> WORK ITEM
Find the line with "Вы можете заказать". Transcribe it and each later line of the data exactly, up to and including the last.

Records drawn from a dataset
-*-

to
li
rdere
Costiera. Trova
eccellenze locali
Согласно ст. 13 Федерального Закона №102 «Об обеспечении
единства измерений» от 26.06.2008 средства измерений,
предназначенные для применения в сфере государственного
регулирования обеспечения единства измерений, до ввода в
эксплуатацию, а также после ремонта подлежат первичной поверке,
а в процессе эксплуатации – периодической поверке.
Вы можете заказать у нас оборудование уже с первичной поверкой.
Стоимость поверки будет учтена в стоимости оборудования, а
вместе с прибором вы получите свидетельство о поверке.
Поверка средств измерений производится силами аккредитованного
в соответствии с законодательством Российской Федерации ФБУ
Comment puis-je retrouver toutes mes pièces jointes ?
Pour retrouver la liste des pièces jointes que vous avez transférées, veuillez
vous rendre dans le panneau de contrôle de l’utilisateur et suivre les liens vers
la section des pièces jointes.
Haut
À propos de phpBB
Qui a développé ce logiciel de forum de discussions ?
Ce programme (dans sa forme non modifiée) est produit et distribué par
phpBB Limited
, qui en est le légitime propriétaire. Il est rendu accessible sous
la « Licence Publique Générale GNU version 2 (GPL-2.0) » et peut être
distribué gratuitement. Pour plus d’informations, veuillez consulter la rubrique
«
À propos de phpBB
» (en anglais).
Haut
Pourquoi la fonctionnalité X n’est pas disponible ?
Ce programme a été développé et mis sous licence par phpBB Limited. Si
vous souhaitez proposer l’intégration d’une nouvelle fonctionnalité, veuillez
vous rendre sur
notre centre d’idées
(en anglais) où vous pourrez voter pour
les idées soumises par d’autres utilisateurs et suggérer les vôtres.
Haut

-*-

> ANSWER TO THE PROBLEM
Вы можете заказать у нас оборудование уже с первичной поверкой.
Стоимость поверки будет учтена в стоимости оборудования, а
вместе с прибором вы получите свидетельство о поверке.
Поверка средств измерений производится силами аккредитованного
в соответствии с законодательством Российской Федерации ФБУ
Comment puis-je retrouver toutes mes pièces jointes ?
Pour retrouver la liste des pièces jointes que vous avez transférées, veuillez
vous rendre dans le panneau de contrôle de l’utilisateur et suivre les liens vers
la section des pièces jointes.
Haut
À propos de phpBB
Qui a développé ce logiciel de forum de discussions ?
Ce programme (dans sa forme non modifiée) est produit et distribué par
phpBB Limited
, qui en est le légitime propriétaire. Il est rendu accessible sous
la « Licence Publique Générale GNU version 2 (GPL-2.0) » et peut être
distribué gratuitement. Pour plus d’informations, veuillez consulter la rubrique
«
À propos de phpBB
» (en anglais).
Haut
Pourquoi la fonctionnalité X n’est pas disponible ?
Ce programme a été développé et mis sous licence par phpBB Limited. Si
vous souhaitez proposer l’intégration d’une nouvelle fonctionnalité, veuillez
vous rendre sur
notre centre d’idées
(en anglais) où vous pourrez voter pour
les idées soumises par d’autres utilisateurs et suggérer les vôtres.
Haut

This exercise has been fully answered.